Requisitos de tareas:
**1)** Extrae del fragmento todo el pasaje que va desde "El programa es" hasta "vinculada al PCI.", sin cambiar nada.
**2)** Responde brevemente, según el fragmento, a estas preguntas y marca cada respuesta con su misma letra:
(a) ¿Quién dirigió Fascista?
(b) ¿A qué partido estaba vinculada la revista Vie Nuove?
(c) ¿Desde cuándo conoce Macciocchi a Pasolini?
**3)** Indica si cada afirmación concuerda con el fragmento. Responde sí o no y cita literalmente las palabras que lo deciden:
(a) Fascista es la película que abre el ciclo.
(b) Pier Paolo Pasolini dirigió Fascista.
(c) El programa consiste solo en proyecciones.

El programa es ambicioso, además de las conferencias de expertos en el tema,
además de los debates, Macciocchi tiene previsto todo un programa de
proyecciones que incluye títulos como El judío Süß, Metrópolis o Fascista, dirigida
por Nico Naldini y producida por su primo Pier Paolo Pasolini, que es la que
abre el ciclo. Macciocchi los ha invitado a ambos para que
presenten el filme y debatan con el público asistente. A Pasolini lo conoce
desde finales de los cincuenta, cuando propuso al poeta participar en Vie
Nuove, una revista también vinculada al PCI.

Datos proporcionados:
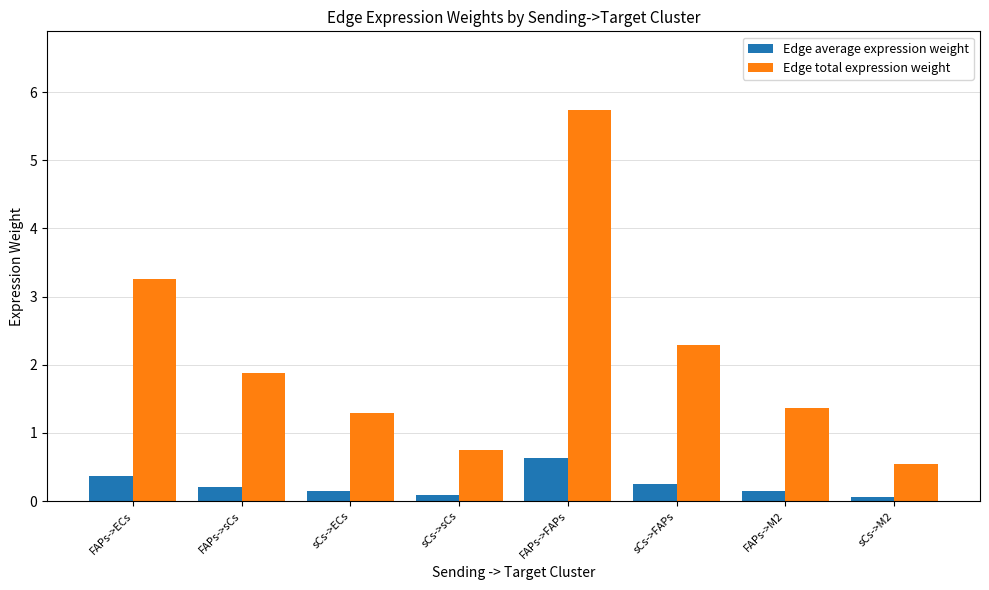

Between FAPs->M2 and sCs->M2, which series saw the biggest shift?

Edge total expression weight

Resultados por tarea:
**1)**
El programa es ambicioso, además de las conferencias de expertos en el tema,
además de los debates, Macciocchi tiene previsto todo un programa de
proyecciones que incluye títulos como El judío Süß, Metrópolis o Fascista, dirigida
por Nico Naldini y producida por su primo Pier Paolo Pasolini, que es la que
abre el ciclo. Macciocchi los ha invitado a ambos para que
presenten el filme y debatan con el público asistente. A Pasolini lo conoce
desde finales de los cincuenta, cuando propuso al poeta participar en Vie
Nuove, una revista también vinculada al PCI.

**2)**
(a) Nico Naldini.
(b) Al PCI.
(c) Desde finales de los cincuenta.

**3)**
(a) Sí: "que es la que abre el ciclo".
(b) No: "dirigida por Nico Naldini y producida por su primo Pier Paolo Pasolini".
(c) No: "además de las conferencias de expertos en el tema, además de los debates".